Monday, August 25, 2014
Folk Dance Traditions: The cossiers
José María had long had an association with folk-dance traditions on the island. Two years after Casa Oliver closed, he was awarded the Belgian Order of the Crown. His relationship with Belgium had also gone back to 1962, when he had arranged for the Folkloric Group to perform for disabled visitors from Belgium in Santa Ponsa. He was, therefore, just the man that Thurrock International Folk Dance was looking for. It wished to get to know the folk-dance traditions of Mallorca, and José María threw a reception in the group's honour at Casa Oliver and made sure that its members got in free to various shows.
What Thurrock International Folk Dance did with the knowledge it gleaned is unknown.
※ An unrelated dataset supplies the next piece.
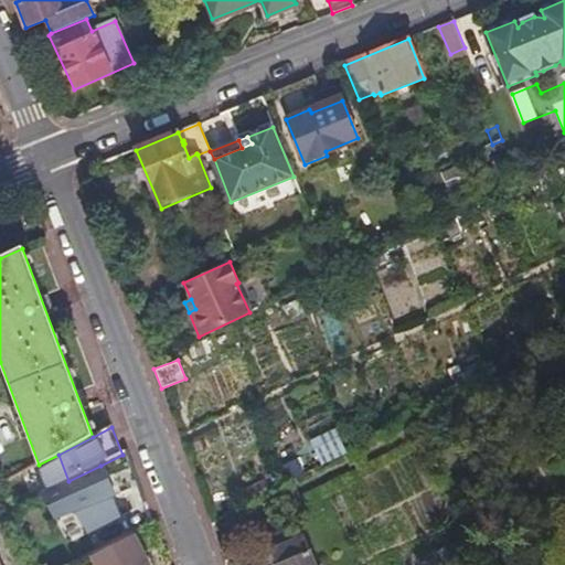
[(113,500),(100,466),(68,481),(41,496),(54,522),(74,515),(85,536),(118,521),(110,501),(113,500)]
It was doubtless interested in Mallorcan folk dance, but - and I hope I am not doing its memory an injustice - it is just possible that it was one of those groups who managed to come to Mallorca as a "closed" group and who therefore got package travel prices lower than normal airfares. When it came in 1962, folk dance, as with anything traditional in Mallorca, was under threat. This was right at the time when mass tourism and migration to the coasts from the countryside were starting to do their best (or worst) to undermine traditions.
Nevertheless, around this time there were specific efforts to attract tourists to these traditions. The town of Algaida produced a short leaflet. It featured four dancers waving what look like hankies and a fifth dancer dressed as a demon. They were the town's cossiers.
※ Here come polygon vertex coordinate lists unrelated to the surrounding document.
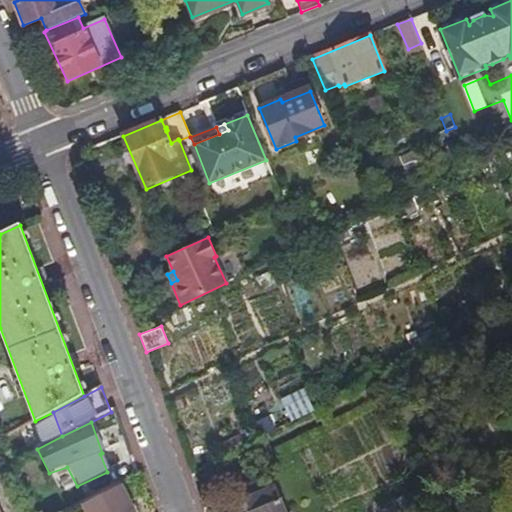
[(243,497),(271,485),(267,475),(239,488),(243,497)]
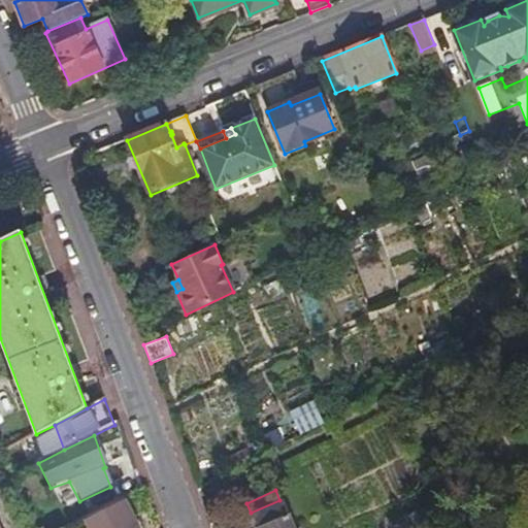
[(135,527),(125,499),(87,519),(91,527),(135,527)]
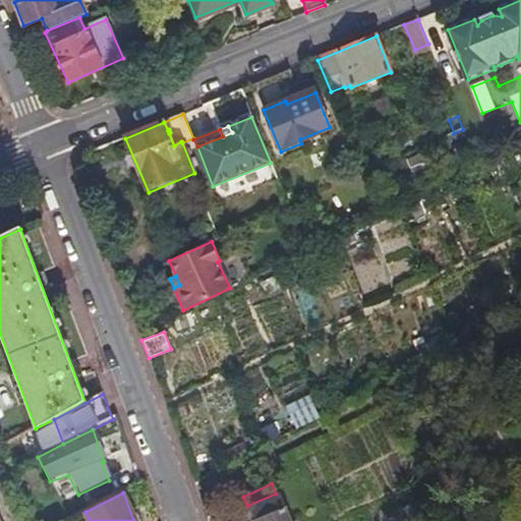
[(289,520),(277,493),(276,494),(247,506),(246,507),(252,520),(289,520)]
Documentary evidence of the existence of these folk dancers dates back to Sóller in 1544. Many towns came to have cossier troupes, but the number of towns dwindled. Today, there are, in addition to Palma, only five - Manacor, Alaró, Pollensa, Algaida and its immediate neighbour, Montuïri - and of these, the latter two are the only towns where the cossier tradition has been virtually unbroken for centuries (Algaida had a short break not long after it produced its leaflet, but the tradition was swiftly revived in 1973).
The gaps in the tradition have been very much longer elsewhere. In Pollensa, for instance, it was some fifty years before the cossiers were brought back to life at the annual La Patrona fiestas, having previously been a feature of the June Sant Pere fiesta in Puerto Pollensa, something which had come to a halt at the end of the 1920s. The cossiers are now very much a part of the celebrations on the day of La Patrona, but their tradition in Pollensa is nothing like as strong as it is in Algaida or especially in Montuïri.
Written evidence of the cossiers in Montuïri can be found from the 1820s, though the tradition there is much older. And it is this nearly two-hundred-year-old evidence which acts as the template for cossiers elsewhere. Three pairs of men, the lady and the devil, a collision of good and bad, which provides further evidence to suggest that the cossiers' dances are rooted in ancient paganism that passed through Catalan tradition before being transplanted in Mallorca. And these dances are defined. There is, for instance, the "flower of myrtle" dance, the "Master John" dance and also the "midnight" dance.
This latter dance had, in effect, been lost for more than sixty years. But it has been revived. At the Sant Bartomeu celebrations in Montuïri last weekend, they danced the "midnight" dance.
Would Thurrock International Folk Dance have witnessed the cossiers? Possibly so. And would the "flower of myrtle" have been danced somewhere in Essex as a consequence? Who knows? But there is one connection between the Mallorcan cossiers and English folk dance. Morris Dancers also have set dances, and some (those without the sticks) are not that far removed from those of the cossiers. It is said that Morris dance comes from Moorish dance in Spain.